I’ve mentioned the Oklahoma Mesonet system before in comments. It is a state-wide system of weather stations with a station in each of the counties.

There is a OK-Fire section https://www.mesonet.org/index.php/okfire/home

A few years ago, there was a major wildfire in the western part of the state and news reports mentioned that the state used this system to send fire units and other public service personnel to specific areas.

It looks like building state-wide mesonet sites is increasing – there is a national site which lists states with programs. https://nationalmesonet.us/

This reminds me of the Animas River debacle.

Why do we assume that someone from a gov’t agency is expert in anything?

Evidence proves the contrary. Repeatedly.

That could never happen here in CA. Starting forest fires is the job of SoCal Edison and PG&E and here, it is legal.

I worked on National Forests in AZ, UT and ID. Either you want to reduce the fire load or you don’t and fires often don’t do what you want. That sheriff is grandstanding. Work together to get that load under control. Must be an election year.

Planned burns are an essential tool of forestry. While in this case it was done poorly we shouldn’t throw the baby out with the bath water. I also highly doubt that what went wrong in a highly complicated operation was down to just one employee or that particularly employee had special malice in his heart or was doing something actually criminal.

    Sanddog in reply to Danny. | October 30, 2022 at 11:57 pm

    What happened in NM came down to one bureaucrat in the Santa Fe who ordered the Pecos/Las Vegas Ranger District to initiate a burn, despite the fact that they’d had weeks of high winds and low humidity. She depended on a spot weather report that didn’t accurately reflect what was going down on the ground in mountainous terrain.
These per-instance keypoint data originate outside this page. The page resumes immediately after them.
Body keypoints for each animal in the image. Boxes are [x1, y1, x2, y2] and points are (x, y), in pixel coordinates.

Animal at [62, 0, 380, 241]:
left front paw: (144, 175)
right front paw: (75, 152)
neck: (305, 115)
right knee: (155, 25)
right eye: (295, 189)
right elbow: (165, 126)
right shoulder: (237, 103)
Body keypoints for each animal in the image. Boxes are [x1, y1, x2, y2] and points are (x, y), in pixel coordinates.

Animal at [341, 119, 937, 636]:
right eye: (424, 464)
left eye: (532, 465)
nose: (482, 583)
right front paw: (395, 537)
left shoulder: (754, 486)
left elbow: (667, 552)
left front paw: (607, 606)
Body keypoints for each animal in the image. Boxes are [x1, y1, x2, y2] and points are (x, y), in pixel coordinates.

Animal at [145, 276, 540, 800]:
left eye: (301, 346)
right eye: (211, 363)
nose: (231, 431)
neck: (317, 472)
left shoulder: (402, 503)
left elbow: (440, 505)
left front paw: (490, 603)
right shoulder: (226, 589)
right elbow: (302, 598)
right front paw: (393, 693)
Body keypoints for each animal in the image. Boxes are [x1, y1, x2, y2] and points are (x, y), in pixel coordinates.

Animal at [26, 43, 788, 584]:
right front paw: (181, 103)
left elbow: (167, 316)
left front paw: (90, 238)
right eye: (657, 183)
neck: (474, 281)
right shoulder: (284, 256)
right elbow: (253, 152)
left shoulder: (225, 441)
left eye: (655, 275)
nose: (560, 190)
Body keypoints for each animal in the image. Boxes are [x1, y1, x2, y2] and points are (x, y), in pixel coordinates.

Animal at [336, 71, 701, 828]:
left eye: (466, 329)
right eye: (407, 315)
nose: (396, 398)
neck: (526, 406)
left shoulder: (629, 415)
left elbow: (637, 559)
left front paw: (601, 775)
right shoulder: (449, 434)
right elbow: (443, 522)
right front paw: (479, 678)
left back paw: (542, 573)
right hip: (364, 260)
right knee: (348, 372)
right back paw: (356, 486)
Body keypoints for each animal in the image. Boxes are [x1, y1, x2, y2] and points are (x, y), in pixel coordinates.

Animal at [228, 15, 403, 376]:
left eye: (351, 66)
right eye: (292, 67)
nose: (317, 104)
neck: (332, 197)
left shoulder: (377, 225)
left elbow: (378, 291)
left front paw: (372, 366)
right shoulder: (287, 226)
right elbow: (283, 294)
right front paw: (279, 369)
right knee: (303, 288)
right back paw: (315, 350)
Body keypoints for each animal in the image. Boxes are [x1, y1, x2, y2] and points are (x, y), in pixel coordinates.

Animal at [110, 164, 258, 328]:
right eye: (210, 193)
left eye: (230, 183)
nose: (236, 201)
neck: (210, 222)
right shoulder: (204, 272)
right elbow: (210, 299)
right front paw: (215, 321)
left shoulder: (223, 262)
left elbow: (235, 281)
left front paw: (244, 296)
When it escaped containment, there wasn’t a single person in the area who was surprised. The two most destructive fires in the last 100 years in NM were both set by the USFS. When they fuck up, they do it on a very large scale.

    ‘Poorly’ is a matter of opinion and scale. For general purposes, there are 640 acres in a square mile, and about 98,000 square miles in Oregon. A controlled burn on the very BEST of days can be like juggling dynamite, since there are so many variables you have no control over including weather. 18 acres won’t even show up on a map of the area, and to ‘only’ go over the line that far is a testament of good fire management that had one or two hiccups, because *bad* fire management would have lit up the whole county and then some. Summary: The sheriff goofed up far worse than the Forest Service employee.

I am very familiar with the exact area where this happened. From everything I’ve been able to gather, the Forest Service employee was highly negligent and culpable. This happened after five months without rain, in an area highly susceptible to wildfire even in a normal year let alone the very dry one we just went through.

I have no idea what will happen now, but I can say with HIGH confidence that this is far from the first time that the FS and BLM (Bureau of Land Management, not the other BLM) have screwed up royally and then run away from their negligence.

Grant County’s sheriff is kinda-sorta wingnutty, but he’s right about this. I have to figure that the feds will find a way to cover for their employee regardless. Believe me, this kinda shit ain’t rare down there.